Coming full circle after 40 years

Jean Becker joined the University of Waterloo in January as the new senior director, Indigenous initiatives. Becker, who is Inuk and a member of the Nunatsiavut Territory of Labrador, moved to Waterloo Region 40 years ago and has a long track record of building reciprocal relationships between post-secondary institutions and First Nations, Métis, and Inuit communities. The following is an excerpt from her lecture that is part of the University’s Indigenous Speakers Series.

What I really want to leave you today is a sense of who I am and the work I want to do here but also where I’m coming from as an Indigenous person, as an Inuk woman, living here in Kitchener-Waterloo in 2020 …

The other day, my husband … was cleaning up and he discovered my student ID card. That student ID card was dated 1979 and it was for (a course I took) at the University of Waterloo … That illustrates how lengthy my history with the University of Waterloo is … I have a history in this region and I have a very great love for the people that I’ve worked with, and the people that I’m in community with here. I was really fortunate to have the opportunity to meet and to learn from a number of elders those first years …

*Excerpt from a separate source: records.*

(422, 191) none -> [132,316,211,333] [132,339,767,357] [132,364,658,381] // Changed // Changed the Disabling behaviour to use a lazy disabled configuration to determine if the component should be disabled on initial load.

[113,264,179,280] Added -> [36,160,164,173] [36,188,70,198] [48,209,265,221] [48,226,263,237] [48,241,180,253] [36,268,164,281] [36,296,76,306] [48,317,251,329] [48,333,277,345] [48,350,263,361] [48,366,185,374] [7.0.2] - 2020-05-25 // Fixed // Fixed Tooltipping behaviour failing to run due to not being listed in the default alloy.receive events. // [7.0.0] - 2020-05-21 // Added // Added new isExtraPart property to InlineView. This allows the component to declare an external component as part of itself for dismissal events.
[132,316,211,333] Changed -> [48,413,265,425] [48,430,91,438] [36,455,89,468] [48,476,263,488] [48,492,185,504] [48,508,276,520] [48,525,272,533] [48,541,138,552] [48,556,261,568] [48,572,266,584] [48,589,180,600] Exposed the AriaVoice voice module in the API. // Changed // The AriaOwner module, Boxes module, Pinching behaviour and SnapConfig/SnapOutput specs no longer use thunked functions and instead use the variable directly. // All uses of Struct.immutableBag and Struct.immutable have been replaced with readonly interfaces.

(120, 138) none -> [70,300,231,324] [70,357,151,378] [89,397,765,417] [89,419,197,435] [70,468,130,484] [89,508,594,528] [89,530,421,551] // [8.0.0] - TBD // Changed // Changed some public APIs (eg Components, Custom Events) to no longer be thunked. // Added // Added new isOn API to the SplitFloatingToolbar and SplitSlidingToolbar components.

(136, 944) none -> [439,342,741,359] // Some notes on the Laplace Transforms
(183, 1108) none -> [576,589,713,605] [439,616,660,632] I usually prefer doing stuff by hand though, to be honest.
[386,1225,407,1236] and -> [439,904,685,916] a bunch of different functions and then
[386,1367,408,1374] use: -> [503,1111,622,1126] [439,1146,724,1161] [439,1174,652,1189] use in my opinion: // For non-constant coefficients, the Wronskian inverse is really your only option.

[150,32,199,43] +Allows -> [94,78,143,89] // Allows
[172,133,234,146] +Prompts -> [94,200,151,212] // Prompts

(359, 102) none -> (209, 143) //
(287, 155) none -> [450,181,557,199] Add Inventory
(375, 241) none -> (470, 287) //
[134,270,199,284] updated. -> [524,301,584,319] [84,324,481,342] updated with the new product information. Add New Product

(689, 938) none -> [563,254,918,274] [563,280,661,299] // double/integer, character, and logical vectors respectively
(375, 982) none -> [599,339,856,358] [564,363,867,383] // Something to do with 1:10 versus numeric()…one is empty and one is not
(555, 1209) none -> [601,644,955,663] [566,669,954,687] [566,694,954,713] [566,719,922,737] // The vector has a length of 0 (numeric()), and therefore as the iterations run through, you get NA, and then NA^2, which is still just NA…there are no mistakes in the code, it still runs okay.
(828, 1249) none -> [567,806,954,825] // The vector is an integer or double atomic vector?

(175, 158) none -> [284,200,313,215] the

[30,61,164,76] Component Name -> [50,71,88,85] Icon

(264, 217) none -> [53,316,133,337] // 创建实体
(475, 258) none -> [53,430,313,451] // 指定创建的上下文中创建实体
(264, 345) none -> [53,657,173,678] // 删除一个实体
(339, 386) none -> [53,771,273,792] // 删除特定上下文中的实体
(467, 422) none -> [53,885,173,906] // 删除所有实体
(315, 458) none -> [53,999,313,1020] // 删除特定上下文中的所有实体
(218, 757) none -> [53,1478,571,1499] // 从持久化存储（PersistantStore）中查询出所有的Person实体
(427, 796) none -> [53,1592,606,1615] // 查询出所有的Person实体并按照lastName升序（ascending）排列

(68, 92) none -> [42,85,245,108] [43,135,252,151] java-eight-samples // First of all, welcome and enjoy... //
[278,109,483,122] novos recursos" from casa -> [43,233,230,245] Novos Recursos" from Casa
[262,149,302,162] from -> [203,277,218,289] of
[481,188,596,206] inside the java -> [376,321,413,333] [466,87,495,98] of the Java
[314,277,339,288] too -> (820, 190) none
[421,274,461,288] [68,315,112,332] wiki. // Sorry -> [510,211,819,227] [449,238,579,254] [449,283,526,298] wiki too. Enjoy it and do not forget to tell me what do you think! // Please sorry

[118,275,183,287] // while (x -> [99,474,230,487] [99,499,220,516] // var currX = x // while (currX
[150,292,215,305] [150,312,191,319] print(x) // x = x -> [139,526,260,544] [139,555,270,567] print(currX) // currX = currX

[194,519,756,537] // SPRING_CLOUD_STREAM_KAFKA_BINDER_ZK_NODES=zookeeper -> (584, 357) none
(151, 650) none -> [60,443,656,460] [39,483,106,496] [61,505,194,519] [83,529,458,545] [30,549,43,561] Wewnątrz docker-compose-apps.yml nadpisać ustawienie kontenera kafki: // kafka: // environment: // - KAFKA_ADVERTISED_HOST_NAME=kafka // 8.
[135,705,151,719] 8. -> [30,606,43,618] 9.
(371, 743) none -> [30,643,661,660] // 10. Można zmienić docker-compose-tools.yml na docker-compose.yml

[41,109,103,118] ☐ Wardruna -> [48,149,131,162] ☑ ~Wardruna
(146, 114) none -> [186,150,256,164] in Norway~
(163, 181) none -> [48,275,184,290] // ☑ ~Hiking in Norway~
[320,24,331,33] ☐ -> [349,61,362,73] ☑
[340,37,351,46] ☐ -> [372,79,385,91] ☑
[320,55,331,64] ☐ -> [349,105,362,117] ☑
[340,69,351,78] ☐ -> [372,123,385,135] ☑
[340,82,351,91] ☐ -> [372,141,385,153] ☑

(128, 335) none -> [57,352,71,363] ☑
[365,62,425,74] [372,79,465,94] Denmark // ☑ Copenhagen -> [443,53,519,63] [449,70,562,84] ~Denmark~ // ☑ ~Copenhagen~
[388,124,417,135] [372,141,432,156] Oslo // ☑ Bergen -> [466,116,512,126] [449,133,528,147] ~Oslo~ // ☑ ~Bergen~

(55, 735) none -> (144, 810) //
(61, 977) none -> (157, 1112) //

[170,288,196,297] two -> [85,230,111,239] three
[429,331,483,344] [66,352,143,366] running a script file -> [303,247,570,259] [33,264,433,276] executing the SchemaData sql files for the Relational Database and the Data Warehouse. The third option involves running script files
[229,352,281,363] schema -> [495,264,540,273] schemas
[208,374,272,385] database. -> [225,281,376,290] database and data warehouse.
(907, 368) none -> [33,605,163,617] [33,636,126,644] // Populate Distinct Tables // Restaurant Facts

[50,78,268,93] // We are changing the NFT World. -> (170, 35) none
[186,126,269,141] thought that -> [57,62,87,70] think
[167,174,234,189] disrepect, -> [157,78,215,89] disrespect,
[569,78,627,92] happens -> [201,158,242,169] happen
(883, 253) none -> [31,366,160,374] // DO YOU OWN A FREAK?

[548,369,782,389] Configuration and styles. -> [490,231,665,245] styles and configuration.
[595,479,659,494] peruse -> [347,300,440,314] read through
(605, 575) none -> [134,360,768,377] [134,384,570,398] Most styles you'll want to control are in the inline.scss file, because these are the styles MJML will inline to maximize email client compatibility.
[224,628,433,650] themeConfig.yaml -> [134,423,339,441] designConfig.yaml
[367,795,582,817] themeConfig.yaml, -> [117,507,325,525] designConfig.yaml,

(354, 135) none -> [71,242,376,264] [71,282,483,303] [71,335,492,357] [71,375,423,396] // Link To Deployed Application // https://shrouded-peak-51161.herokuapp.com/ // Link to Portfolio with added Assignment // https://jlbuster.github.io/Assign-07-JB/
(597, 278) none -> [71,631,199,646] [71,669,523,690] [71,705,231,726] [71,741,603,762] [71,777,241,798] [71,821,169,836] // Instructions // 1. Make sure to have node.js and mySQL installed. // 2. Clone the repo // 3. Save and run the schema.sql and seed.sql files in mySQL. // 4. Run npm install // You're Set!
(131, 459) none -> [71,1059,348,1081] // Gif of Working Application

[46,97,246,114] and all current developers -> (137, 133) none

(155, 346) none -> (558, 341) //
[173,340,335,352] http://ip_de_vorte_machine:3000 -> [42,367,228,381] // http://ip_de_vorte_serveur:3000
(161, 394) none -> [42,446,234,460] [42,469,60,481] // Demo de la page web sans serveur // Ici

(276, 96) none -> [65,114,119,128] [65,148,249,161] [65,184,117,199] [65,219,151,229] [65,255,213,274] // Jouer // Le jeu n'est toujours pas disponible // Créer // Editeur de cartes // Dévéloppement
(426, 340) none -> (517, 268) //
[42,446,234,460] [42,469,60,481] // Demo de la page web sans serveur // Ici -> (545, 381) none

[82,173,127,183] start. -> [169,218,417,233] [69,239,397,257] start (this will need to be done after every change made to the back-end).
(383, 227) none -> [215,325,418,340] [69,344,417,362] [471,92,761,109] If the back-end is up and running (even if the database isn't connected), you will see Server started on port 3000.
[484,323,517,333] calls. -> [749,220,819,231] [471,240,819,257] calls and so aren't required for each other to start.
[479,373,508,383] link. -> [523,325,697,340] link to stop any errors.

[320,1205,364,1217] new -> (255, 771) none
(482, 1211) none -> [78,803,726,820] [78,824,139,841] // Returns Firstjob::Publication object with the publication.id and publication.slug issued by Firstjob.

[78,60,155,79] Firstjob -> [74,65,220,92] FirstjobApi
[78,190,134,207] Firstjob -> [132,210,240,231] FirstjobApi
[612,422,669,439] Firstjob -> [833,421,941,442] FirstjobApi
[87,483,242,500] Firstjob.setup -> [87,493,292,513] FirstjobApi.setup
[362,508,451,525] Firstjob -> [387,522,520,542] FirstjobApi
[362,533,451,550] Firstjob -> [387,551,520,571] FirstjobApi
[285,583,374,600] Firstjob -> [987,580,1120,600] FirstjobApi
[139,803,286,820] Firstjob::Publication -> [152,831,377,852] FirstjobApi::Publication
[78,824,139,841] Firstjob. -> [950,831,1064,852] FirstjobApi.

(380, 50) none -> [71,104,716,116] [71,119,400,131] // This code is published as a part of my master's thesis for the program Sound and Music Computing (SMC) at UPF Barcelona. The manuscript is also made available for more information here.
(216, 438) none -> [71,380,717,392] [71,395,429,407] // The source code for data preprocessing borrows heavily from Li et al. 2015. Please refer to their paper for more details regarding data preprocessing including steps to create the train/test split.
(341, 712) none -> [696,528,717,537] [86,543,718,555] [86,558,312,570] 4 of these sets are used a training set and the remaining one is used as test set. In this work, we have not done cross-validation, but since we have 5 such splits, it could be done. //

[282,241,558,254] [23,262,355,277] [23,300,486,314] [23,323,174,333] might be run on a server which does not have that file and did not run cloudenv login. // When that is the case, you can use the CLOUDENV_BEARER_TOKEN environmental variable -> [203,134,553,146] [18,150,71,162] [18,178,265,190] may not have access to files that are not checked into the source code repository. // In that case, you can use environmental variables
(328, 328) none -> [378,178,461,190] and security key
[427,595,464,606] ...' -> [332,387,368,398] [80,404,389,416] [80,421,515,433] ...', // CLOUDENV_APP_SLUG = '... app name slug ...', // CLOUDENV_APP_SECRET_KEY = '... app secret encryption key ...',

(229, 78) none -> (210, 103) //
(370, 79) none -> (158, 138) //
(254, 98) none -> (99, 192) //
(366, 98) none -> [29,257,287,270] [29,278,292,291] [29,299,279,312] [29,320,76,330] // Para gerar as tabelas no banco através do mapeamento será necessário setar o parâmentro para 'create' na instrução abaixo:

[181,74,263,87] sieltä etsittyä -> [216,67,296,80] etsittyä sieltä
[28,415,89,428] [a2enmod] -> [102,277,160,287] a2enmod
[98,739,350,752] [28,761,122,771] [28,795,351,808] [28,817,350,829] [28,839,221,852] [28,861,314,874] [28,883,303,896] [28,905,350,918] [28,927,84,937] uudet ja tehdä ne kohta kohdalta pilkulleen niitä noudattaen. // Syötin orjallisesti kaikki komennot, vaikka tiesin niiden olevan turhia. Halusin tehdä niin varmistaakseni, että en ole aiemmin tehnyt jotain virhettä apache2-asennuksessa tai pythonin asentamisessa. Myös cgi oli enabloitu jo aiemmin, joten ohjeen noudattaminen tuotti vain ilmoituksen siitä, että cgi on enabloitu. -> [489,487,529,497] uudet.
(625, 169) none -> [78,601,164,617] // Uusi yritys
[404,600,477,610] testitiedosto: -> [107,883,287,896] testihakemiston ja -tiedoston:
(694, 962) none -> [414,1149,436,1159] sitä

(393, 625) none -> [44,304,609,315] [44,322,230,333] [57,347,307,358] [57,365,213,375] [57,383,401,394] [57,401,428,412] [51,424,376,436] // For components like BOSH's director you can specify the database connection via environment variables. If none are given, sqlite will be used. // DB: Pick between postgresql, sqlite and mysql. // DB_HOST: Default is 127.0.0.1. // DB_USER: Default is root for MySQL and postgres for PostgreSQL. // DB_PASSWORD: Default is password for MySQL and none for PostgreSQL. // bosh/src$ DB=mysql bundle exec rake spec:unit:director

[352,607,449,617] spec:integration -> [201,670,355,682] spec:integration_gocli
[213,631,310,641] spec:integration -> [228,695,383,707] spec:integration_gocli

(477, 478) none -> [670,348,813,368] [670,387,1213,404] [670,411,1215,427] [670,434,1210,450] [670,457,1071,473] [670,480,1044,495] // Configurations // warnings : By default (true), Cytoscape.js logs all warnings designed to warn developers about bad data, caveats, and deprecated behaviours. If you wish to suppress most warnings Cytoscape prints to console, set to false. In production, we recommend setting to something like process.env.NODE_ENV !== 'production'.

I’ve been really gifted with a lot of teachings and sacred teachings from the Anishnawbe people. I never had that opportunity when I was living at home in Labrador. There were no ceremonies being done in the years I was growing up there; the drums were no longer in Labrador.

As you can imagine, when the Europeans came to America we were the first peoples they encountered. The Christianization of the Inuit in Labrador started in 1763, which is considerably older than many parts of this country.

As you can imagine, when the Europeans came to America we were the first peoples they encountered. The Christianization of the Inuit in Labrador started in 1763, which is considerably older than many parts of this country.

Jean Becker

So many things, like the drums, have returned to Labrador but they returned after I left there. And they returned because people from there were going to places like Alberta because we know that they had sweat lodges and shaking tents at one time.

I spent 13 years at Wilfrid Laurier University where I had the opportunity to work in the Faculty of Social Work to help build something that didn’t exist — an Indigenous field of study in a Master of Social Work program  … It’s in its 16th year and has graduated more than 250 Indigenous social workers.

This is the kind of thing I hope I will be able to do here. To begin to decolonize the institution that we’re all working in, to create space, not just for Indigenous people because we always say when we do this work — Indigenous inclusion, Indigenous knowledge — it is for everybody and it benefits everybody. Even the presence of it in an institution benefits the institution. I’ve seen it happen. I’m so excited that it could happen here … I’m looking forward to the coming years and I’m really grateful that you’re all here to begin this with me today.